Does your pet have bad breath? Discolored or loose teeth? Swollen or bleeding gums? Seem to have trouble chewing hard food as well as normal? If so, it is likely that your pet has periodontal disease. Dogs and cats are subject the same dental problems as humans are - even more so since we have better dental hygiene. Using chews or treats specifically designed to clean teeth and remove tartar can help, but sometimes your pet may need a comprehensive dental cleaning.

"Dog Breath" can be more than an annoyance. Chronic periodontal disease has been linked to other serious health issues in humans and animals. Gum disease can affect pets in other ways too: Loss of appetite, discomfort, and overall changes in attitude.

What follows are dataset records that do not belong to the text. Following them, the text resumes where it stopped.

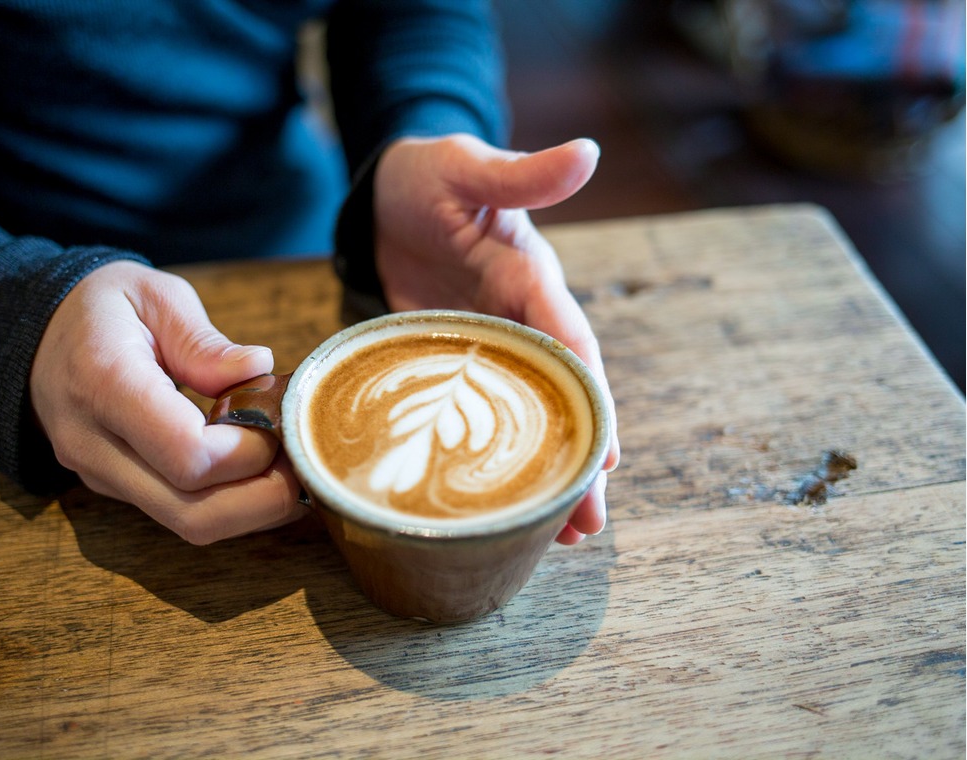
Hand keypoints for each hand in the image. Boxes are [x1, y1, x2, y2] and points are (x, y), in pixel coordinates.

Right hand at [30, 261, 304, 543]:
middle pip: (194, 513)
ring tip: (292, 467)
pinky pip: (182, 514)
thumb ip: (204, 341)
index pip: (188, 456)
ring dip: (255, 509)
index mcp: (105, 385)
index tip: (279, 421)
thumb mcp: (154, 296)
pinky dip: (232, 503)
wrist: (33, 335)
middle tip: (307, 461)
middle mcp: (95, 445)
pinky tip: (261, 471)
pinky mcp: (116, 490)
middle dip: (266, 499)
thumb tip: (259, 369)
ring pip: (190, 526)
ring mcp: (102, 476)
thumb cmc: (101, 309)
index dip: (249, 452)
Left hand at [373, 134, 619, 543]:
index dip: (588, 395)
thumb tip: (588, 154)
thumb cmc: (429, 177)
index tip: (605, 451)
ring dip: (548, 474)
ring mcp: (491, 351)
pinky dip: (498, 460)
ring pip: (531, 418)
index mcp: (532, 281)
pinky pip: (484, 418)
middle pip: (562, 397)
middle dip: (580, 458)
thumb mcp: (469, 167)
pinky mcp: (458, 367)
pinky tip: (506, 506)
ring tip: (566, 537)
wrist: (386, 199)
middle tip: (591, 522)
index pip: (569, 342)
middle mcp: (523, 323)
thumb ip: (520, 175)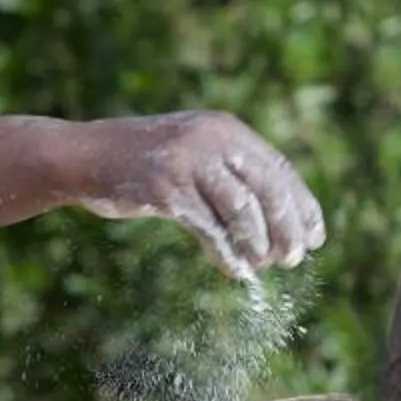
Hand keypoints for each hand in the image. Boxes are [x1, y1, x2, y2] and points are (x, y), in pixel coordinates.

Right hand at [67, 111, 326, 279]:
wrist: (83, 156)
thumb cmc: (142, 161)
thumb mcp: (192, 151)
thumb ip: (229, 171)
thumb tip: (278, 215)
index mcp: (225, 128)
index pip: (278, 169)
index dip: (302, 205)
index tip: (316, 236)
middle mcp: (211, 139)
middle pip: (268, 190)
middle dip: (287, 228)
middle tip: (295, 258)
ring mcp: (188, 163)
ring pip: (242, 211)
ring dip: (259, 244)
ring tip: (263, 266)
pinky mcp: (165, 190)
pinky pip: (208, 229)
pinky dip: (227, 253)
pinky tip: (236, 271)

The Animal Hospital of Orleans can give your pet a dental check-up and if needed we can schedule a "Dental". A dental starts with a complete examination of the mouth, tongue, gums, and teeth. The teeth are then cleaned using an ultra-sonic scaler - just like the one your dental hygienist uses. The scaling removes tartar and plaque, even below the gum line. As each tooth is cleaned, it is also thoroughly examined for cracks, looseness, decay, and pockets in the gums. If a tooth is too badly damaged, or if gum disease has caused extensive bone loss around the tooth, it may have to be extracted. Surgical extraction of a tooth can prevent future infections and relieve the discomfort your pet is feeling.

Before and After Dental

We use the same safe anesthesia protocols for our dental procedures as for our surgical cases. For more information of our anesthetic protocols and monitoring click here.

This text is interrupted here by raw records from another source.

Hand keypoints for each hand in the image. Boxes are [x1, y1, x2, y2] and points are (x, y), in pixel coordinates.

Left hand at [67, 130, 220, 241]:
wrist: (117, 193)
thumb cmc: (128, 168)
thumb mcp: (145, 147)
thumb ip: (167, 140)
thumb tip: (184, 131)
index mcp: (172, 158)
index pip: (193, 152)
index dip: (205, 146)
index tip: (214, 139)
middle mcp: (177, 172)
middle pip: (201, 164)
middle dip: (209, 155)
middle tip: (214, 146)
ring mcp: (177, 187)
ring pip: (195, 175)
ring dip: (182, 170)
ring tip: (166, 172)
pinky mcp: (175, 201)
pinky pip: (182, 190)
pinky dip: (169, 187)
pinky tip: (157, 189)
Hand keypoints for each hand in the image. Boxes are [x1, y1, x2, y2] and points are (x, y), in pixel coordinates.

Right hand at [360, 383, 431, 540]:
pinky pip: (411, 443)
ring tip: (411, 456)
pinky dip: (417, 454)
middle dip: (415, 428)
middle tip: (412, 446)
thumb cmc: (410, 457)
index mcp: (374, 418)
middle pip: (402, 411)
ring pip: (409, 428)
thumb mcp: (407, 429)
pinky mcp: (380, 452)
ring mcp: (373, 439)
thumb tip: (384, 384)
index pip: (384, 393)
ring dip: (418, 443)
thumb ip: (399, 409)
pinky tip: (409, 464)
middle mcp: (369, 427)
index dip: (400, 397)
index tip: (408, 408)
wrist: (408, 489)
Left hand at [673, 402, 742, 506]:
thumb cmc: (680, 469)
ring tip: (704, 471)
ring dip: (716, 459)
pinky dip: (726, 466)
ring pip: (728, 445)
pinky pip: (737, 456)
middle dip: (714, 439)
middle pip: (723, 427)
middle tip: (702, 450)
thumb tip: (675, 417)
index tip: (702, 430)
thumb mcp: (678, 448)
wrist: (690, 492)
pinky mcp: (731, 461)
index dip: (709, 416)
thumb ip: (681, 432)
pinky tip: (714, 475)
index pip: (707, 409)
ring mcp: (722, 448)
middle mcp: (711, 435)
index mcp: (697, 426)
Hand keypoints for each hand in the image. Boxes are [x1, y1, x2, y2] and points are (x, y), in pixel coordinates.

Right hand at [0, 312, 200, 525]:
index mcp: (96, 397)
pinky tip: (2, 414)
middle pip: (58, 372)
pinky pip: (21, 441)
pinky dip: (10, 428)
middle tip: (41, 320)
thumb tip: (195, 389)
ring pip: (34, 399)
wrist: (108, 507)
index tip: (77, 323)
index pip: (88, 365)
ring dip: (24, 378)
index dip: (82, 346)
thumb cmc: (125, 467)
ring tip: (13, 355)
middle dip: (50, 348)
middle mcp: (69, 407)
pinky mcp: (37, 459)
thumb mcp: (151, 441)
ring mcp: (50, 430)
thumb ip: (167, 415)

The American Academy of Periodontology website has information on some additional health risks of periodontal disease in humans:

RESPIRATORY DISEASE. Research has found that bacteria that grow in the oral cavity can be aspirated into the lungs to cause respiratory diseases such as pneumonia, especially in people with periodontal disease.

CANCER. Researchers found that men with gum disease were 49% more likely to develop kidney cancer, 54% more likely to develop pancreatic cancer, and 30% more likely to develop blood cancers.

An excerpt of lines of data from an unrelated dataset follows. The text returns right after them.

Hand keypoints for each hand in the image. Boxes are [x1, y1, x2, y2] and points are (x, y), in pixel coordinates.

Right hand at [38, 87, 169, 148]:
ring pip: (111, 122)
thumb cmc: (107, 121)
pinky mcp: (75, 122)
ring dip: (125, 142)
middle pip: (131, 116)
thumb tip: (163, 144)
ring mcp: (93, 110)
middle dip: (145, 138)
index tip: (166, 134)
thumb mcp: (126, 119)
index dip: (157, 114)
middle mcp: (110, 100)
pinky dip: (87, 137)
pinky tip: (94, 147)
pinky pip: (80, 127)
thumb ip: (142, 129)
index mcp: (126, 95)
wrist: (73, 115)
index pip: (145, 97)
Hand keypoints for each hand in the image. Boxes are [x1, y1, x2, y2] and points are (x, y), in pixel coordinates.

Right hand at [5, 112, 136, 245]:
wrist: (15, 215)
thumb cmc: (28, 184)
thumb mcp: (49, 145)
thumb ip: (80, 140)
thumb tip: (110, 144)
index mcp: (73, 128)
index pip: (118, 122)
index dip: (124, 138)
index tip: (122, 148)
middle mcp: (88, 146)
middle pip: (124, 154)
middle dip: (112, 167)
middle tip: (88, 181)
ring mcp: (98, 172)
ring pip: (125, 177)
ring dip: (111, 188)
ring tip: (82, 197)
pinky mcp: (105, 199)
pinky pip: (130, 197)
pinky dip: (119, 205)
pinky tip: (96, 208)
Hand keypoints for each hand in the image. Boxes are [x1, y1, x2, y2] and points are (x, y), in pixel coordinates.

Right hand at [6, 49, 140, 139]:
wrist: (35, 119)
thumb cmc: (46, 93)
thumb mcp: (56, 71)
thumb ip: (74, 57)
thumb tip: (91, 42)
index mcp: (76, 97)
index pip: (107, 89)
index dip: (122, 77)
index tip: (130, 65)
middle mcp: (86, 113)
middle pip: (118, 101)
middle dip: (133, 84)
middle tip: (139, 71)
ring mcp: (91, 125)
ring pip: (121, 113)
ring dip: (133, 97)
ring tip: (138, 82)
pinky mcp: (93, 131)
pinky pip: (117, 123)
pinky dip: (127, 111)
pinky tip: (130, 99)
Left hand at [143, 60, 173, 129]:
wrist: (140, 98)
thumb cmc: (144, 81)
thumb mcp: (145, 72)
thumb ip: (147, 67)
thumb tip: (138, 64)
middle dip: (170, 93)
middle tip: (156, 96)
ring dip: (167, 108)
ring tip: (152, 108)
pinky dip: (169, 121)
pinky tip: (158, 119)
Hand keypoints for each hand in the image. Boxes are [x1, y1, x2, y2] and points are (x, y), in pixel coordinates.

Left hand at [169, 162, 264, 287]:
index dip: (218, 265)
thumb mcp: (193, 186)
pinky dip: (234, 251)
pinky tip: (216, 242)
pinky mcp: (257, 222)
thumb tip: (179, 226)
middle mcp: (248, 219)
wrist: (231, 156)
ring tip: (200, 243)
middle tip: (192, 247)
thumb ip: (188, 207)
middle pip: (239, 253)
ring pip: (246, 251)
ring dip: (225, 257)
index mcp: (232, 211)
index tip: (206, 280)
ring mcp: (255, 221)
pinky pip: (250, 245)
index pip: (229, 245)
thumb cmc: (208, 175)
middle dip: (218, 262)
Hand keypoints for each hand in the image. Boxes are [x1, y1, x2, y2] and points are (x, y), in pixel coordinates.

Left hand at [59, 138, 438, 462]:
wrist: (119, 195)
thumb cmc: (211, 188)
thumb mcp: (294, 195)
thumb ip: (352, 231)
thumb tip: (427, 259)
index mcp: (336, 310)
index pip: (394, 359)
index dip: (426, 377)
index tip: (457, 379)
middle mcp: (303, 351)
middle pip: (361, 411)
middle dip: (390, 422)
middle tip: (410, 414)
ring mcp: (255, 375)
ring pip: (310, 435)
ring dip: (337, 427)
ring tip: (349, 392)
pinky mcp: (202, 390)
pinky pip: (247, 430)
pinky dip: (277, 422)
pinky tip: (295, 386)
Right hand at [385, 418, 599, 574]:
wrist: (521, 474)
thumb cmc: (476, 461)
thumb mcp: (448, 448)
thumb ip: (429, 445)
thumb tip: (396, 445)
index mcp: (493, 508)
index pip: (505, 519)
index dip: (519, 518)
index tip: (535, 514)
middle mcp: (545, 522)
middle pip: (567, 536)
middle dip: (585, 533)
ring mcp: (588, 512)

HEART DISEASE. Several studies have shown that periodontal disease is associated with heart disease. While a cause-and-effect relationship has not yet been proven, research has indicated that periodontal disease increases the risk of heart disease.

DIABETES. Diabetic patients are more likely to develop periodontal disease, which in turn can increase blood sugar and diabetic complications.